Nabokov describes this sense of excitement nicely:
“Treading the soil of the moon, palpitating its pebbles, tasting the panic and splendour of the event, feeling in the pit of one’s stomach the separation from terra – these form the most romantic sensation an explorer has ever known.”
When I write tasting notes carelessly I might as well be filling it tax forms or ticking boxes. My writing denatures the wine and dissipates the romance. So time to palpitate the pebbles and rediscover the excitement of the moment in the most sensuous language available. Words are, after all, emotional triggers.

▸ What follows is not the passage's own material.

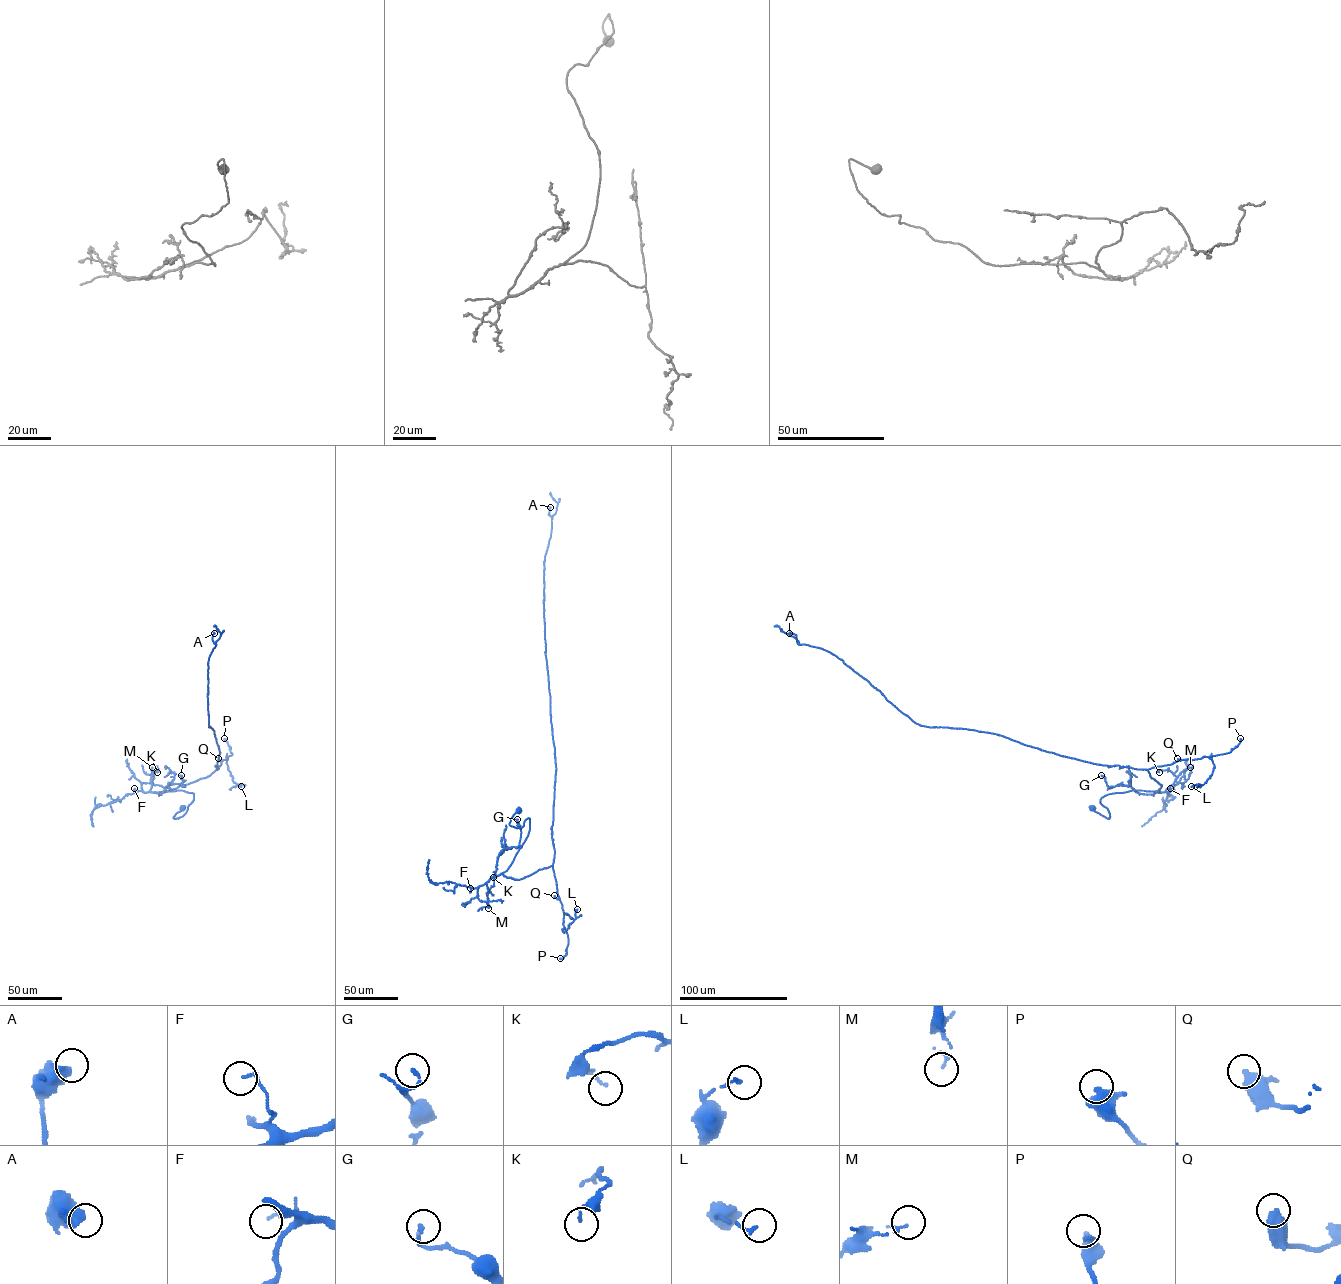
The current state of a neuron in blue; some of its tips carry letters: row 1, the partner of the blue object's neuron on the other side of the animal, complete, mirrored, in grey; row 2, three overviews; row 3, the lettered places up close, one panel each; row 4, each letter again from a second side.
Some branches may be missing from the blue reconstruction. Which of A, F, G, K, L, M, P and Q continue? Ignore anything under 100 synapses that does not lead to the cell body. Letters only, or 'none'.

And when one has a wine epiphany, when the cultured snob emits an uncultured wow, when the straitjacketed scientist smiles, when scoring points becomes pointless, when quite athwart goes all decorum, when one desires to nurture every drop and explore every nuance of the wine, surrendering oneself emotionally to the moment whilst at the same time actively transforming the kaleidoscopic sensory impressions into an evocative language that will later trigger warm memories, it is that the wine lavishes and ravishes the senses to an uncritical froth. Greatness in wine, like genius, is fugitive, unquantifiable, yet demands utter engagement. How often does wine elicit this reaction? Perhaps the question instead should be: How often are we in the mood to truly appreciate wine? Rarely, must be the answer, for if our senses are dulled or our mood is indifferent, we are unreceptive, and then all that remains is the ability to dissect. But if we are open-minded and open-hearted, we will tap into a new language that is Chomsky’s process of free creation.